Given instruction:
Please extract the passage of the Goldman Sachs ratings release below that runs from "Moody's affirms ratings" up to and including "Revised release follows.", copying it word for word.

Extract:
-- BEGIN --
Moody's affirms ratings of Goldman Sachs (senior at A3) and affiliates; changes outlook to negative on rated operating subsidiaries, stable outlook on holdco

07 Mar 2018

NOTE: On March 13, 2018, the press release was corrected as follows: The following was added as the sixth paragraph of the Ratings Rationale section: “Moody's has withdrawn the outlooks for all instrument ratings for Goldman Sachs International for its own business reasons. Please refer to "Moody's Investors Service's Policy for Withdrawal of Credit Ratings," available at moodys.com. Outlooks, which indicate the direction of any rating pressures, are now assigned only at the issuer level for entities which apply the Securities Industry Market Makers rating methodology.” Revised release follows.

New York, March 07, 2018 -- Moody's Investors Service has affirmed the ratings of The Goldman Sachs Group, Inc. (senior debt at A3) and its rated subsidiaries, including Goldman Sachs Bank USA (deposits at A1), Goldman Sachs International (senior debt at A1), and Goldman Sachs International Bank (deposits at A1). The rating outlook for the parent holding company Goldman Sachs Group remains stable but the rating outlook on the operating subsidiaries was changed to negative from stable.

RATINGS RATIONALE

Moody's said the ratings affirmation reflects the firm's continued strong profitability and low earnings volatility, notwithstanding recent revenue pressures. While Goldman Sachs's capital ratios have declined over the past year, this was largely expected. The ratios at year-end fell further than expected due to a large year-end tax charge related to the Tax Cuts and Jobs Act. However, in response the firm announced it intends to slow down the pace of share buybacks during the first half of 2018 and will not fully utilize the buyback approvals it received from the Federal Reserve last year. Moody's expects this will allow for a modest increase in the firm's capital ratios, supporting the current ratings.
-- END --
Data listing
-- BEGIN --
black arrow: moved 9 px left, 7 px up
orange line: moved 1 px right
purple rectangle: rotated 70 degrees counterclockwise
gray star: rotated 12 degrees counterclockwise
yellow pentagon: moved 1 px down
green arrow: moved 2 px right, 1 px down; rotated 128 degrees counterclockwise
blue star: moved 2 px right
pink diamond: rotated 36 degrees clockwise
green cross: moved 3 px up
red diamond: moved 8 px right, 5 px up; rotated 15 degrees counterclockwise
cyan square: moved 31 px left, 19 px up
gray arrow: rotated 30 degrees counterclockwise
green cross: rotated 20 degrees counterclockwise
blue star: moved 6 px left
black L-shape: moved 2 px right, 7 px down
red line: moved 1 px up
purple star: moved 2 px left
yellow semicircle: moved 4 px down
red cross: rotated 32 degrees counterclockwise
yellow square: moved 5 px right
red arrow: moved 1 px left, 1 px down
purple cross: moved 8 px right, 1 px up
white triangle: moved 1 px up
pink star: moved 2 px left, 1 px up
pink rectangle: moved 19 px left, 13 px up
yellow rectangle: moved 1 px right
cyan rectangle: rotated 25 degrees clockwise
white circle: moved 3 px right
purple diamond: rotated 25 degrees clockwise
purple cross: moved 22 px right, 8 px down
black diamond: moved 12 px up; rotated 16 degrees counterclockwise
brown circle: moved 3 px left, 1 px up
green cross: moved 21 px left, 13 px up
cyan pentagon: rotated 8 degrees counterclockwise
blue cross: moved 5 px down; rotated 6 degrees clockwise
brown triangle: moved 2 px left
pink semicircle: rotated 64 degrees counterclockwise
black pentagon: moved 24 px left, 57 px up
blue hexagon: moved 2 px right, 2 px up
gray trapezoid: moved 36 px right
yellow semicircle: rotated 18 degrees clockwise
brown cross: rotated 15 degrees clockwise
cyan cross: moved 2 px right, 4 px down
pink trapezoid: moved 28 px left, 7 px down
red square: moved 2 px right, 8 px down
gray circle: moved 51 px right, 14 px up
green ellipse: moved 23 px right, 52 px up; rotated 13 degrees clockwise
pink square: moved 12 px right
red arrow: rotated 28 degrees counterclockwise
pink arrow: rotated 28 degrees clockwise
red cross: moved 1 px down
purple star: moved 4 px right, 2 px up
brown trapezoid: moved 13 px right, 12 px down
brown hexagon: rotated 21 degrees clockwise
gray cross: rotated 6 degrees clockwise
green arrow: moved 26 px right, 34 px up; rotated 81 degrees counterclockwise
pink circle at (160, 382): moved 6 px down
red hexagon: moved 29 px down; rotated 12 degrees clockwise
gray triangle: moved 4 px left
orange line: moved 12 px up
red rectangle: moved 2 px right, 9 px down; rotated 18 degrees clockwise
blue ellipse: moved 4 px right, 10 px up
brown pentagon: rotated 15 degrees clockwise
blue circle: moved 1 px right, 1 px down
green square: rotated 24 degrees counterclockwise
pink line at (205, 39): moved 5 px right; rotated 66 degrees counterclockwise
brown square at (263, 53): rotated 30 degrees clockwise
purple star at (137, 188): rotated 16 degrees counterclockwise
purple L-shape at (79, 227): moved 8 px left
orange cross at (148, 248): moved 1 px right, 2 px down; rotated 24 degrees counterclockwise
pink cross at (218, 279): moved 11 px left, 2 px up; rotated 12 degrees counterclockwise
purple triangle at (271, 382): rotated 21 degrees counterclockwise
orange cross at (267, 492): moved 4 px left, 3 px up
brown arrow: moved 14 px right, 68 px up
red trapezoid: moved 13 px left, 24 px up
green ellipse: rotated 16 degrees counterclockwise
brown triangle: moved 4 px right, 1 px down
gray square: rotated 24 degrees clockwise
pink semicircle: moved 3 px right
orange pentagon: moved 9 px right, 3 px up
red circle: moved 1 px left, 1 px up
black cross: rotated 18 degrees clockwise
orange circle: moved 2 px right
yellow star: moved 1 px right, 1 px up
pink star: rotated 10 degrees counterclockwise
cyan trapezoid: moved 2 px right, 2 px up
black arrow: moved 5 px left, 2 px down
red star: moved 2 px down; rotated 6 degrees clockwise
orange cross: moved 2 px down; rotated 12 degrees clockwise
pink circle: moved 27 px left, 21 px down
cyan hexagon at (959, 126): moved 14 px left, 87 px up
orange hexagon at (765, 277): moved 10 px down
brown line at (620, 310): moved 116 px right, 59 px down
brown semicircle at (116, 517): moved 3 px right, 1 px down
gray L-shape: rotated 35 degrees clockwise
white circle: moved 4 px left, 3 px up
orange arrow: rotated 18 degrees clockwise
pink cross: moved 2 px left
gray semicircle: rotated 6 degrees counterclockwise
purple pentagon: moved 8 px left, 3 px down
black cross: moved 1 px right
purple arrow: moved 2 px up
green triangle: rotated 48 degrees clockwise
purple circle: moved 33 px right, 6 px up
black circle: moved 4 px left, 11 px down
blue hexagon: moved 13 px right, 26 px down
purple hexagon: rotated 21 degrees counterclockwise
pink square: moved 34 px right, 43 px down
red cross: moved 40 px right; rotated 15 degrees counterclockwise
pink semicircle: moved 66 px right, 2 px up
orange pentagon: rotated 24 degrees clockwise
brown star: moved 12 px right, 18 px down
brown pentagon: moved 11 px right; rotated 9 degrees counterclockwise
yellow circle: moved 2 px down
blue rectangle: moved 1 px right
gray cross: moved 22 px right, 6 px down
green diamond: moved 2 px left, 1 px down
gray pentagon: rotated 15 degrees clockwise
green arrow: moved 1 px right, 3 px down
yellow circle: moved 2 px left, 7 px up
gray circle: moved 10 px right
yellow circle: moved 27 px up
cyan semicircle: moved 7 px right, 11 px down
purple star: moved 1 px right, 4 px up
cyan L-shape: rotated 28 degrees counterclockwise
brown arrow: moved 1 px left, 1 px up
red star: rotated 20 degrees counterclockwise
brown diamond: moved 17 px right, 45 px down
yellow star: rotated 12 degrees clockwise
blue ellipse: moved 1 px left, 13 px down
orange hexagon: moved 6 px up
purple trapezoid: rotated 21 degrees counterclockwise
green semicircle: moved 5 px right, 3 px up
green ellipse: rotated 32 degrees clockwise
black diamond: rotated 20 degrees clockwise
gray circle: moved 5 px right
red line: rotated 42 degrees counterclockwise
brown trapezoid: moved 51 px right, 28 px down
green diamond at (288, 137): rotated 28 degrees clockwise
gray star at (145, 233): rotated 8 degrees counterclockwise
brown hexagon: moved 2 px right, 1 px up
-- END --
Finished answer:
Moody's affirms ratings of Goldman Sachs (senior at A3) and affiliates; changes outlook to negative on rated operating subsidiaries, stable outlook on holdco

07 Mar 2018

NOTE: On March 13, 2018, the press release was corrected as follows: The following was added as the sixth paragraph of the Ratings Rationale section: “Moody's has withdrawn the outlooks for all instrument ratings for Goldman Sachs International for its own business reasons. Please refer to "Moody's Investors Service's Policy for Withdrawal of Credit Ratings," available at moodys.com. Outlooks, which indicate the direction of any rating pressures, are now assigned only at the issuer level for entities which apply the Securities Industry Market Makers rating methodology.” Revised release follows.